Réalisé par Jeff Lieberman

Avec Don Scardino, R.A. Dow, Patricia Pearcy, Jean Sullivan, Peter MacLean, Fran Higgins, William Newman

THEMA INSECTES ET INVERTEBRES

Les distributeurs français de Squirm (littéralement « se tortiller ») se sont un peu laissé dépasser par leur enthousiasme en titrant le film La Nuit des Vers Géants, en référence évidente à La Nuit des Morts-Vivants. Voraces, carnassiers et innombrables, les vers le sont ici, certes, mais pas géants pour un sou, même s’ils dépassent un peu en taille nos bons vieux lombrics. Après un texte d’introduction très sérieux laissant entendre que le film relate un fait divers inexpliqué ayant eu lieu dans une petite ville de Georgie – il n’en est rien, évidemment – le scénario met en vedette Mick (l’inexpressif Don Scardino), un jeune homme venu rejoindre sa petite amie Geri (Patricia Pearcy), qui vit avec sa mère et sa soeur dans la bourgade en question. La veille, une tempête a détruit en partie les installations électriques de la région. Les fils rompus communiquent l’électricité aux entrailles de la terre, d’où émergent des vers affamés et gloutons…

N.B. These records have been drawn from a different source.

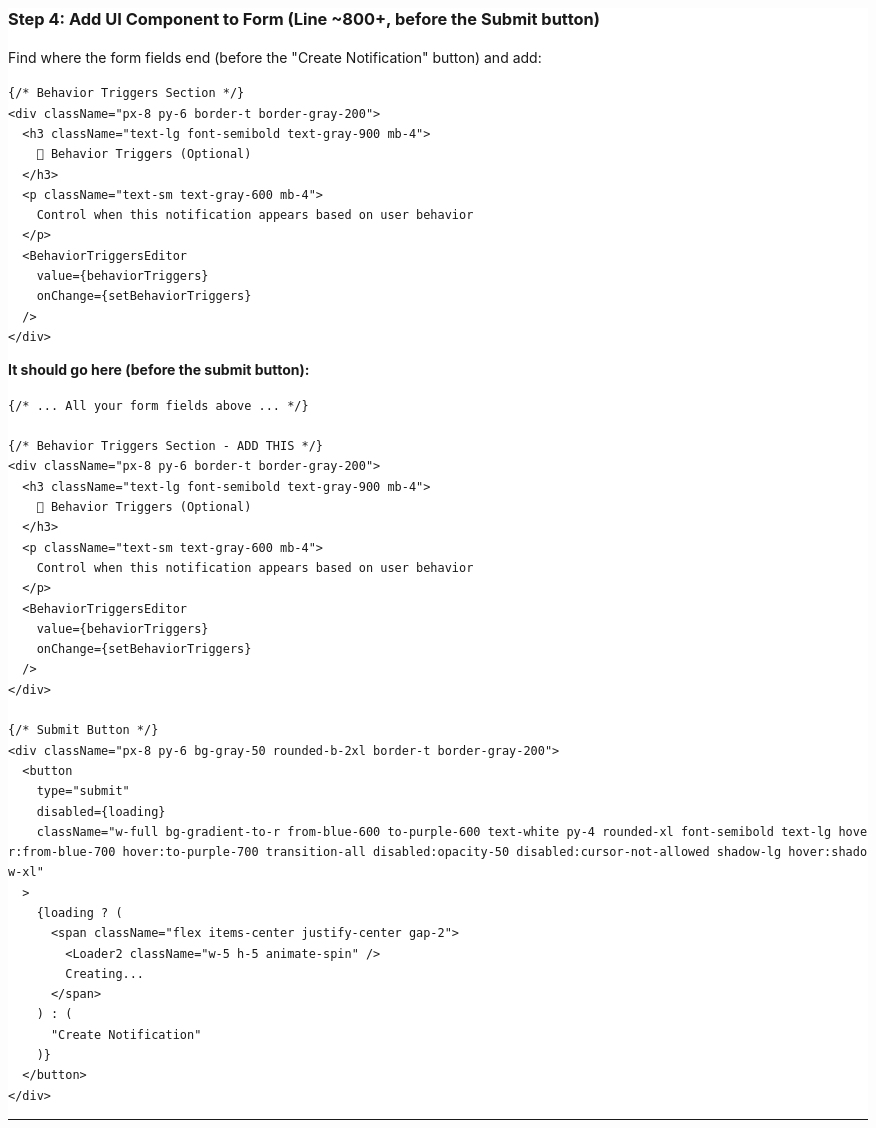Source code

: 
### **Step 4: Add UI Component to Form** (Line ~800+, before the Submit button)

Find where the form fields end (before the "Create Notification" button) and add:

```tsx
{/* Behavior Triggers Section */}
<div className="px-8 py-6 border-t border-gray-200">
  <h3 className="text-lg font-semibold text-gray-900 mb-4">
    🎯 Behavior Triggers (Optional)
  </h3>
  <p className="text-sm text-gray-600 mb-4">
    Control when this notification appears based on user behavior
  </p>
  <BehaviorTriggersEditor
    value={behaviorTriggers}
    onChange={setBehaviorTriggers}
  />
</div>
```

**It should go here (before the submit button):**
```tsx
{/* ... All your form fields above ... */}

{/* Behavior Triggers Section - ADD THIS */}
<div className="px-8 py-6 border-t border-gray-200">
  <h3 className="text-lg font-semibold text-gray-900 mb-4">
    🎯 Behavior Triggers (Optional)
  </h3>
  <p className="text-sm text-gray-600 mb-4">
    Control when this notification appears based on user behavior
  </p>
  <BehaviorTriggersEditor
    value={behaviorTriggers}
    onChange={setBehaviorTriggers}
  />
</div>

{/* Submit Button */}
<div className="px-8 py-6 bg-gray-50 rounded-b-2xl border-t border-gray-200">
  <button
    type="submit"
    disabled={loading}
    className="w-full bg-gradient-to-r from-blue-600 to-purple-600 text-white py-4 rounded-xl font-semibold text-lg hover:from-blue-700 hover:to-purple-700 transition-all disabled:opacity-50 disabled:cursor-not-allowed shadow-lg hover:shadow-xl"
  >
    {loading ? (
      <span className="flex items-center justify-center gap-2">
        <Loader2 className="w-5 h-5 animate-spin" />
        Creating...
      </span>
    ) : (
      "Create Notification"
    )}
  </button>
</div>
```

---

L’action se met alors à avancer à la vitesse du ver de terre, à tel point qu’au bout de trois quart d’heure il ne s’est toujours rien passé, si ce n’est la molle enquête du jeune couple autour d’un squelette non identifié retrouvé dans la campagne. Le plus patient des spectateurs commence donc à bailler d’importance, jusqu’à ce qu’enfin survienne la première scène d’horreur. Brève mais particulièrement gratinée, elle ne déçoit pas. On y voit un prétendant de Geri, le pataud Roger (un R.A. Dow à l’accent du sud outrancier), se montrer un peu trop entreprenant à son égard, au cours d’une partie de pêche. Celle-ci repousse ses avances et ce bon vieux Roger se retrouve les quatre fers en l’air au fond de la barque. Lorsqu’il se relève, il pousse des hurlements, et on le comprend : les vers qui servent d’appât sont en train de rentrer dans la peau de son visage et de le dévorer de l’intérieur ! Le trucage, assez saisissant, est l’œuvre de l’as maquilleur Rick Baker, alors en tout début de carrière.

Le sens de la démesure

On retrouvera Roger plus tard au cours de l’intrigue, dans un état de plus en plus déplorable. Il se met à errer dans les bois comme un zombie au visage ravagé, puis agit carrément comme un ver carnassier lui-même, rampant et cherchant à mordre tout ce qui passe à sa portée, pour finalement périr englouti dans un véritable océan de bêtes grouillantes et rampantes. Car le final du film ne recule devant aucune démesure : les bestioles sortent du pommeau d’une douche, passent par les grilles d’aération, remplissent une baignoire, recouvrent des pièces entières du sol au plafond, engloutissent une vieille dame en train de tricoter… Le tout accompagné d’effets spéciaux rudimentaires mais très efficaces, de gros plans de vrais vers que les bruiteurs ont dotés de cris stridents, et d’une musique stressante de Robert Prince. Mais ce délire final vient trop tard, l’intérêt du public ayant été émoussé depuis bien longtemps. A tel point qu’on se demande si La Nuit des Vers Géants n’aurait pas fait un extraordinaire court-métrage au lieu de ce film lent et besogneux. Même si cela semble incroyable, Sylvester Stallone, Martin Sheen et Kim Basinger furent tour à tour envisagés pour jouer dans le film.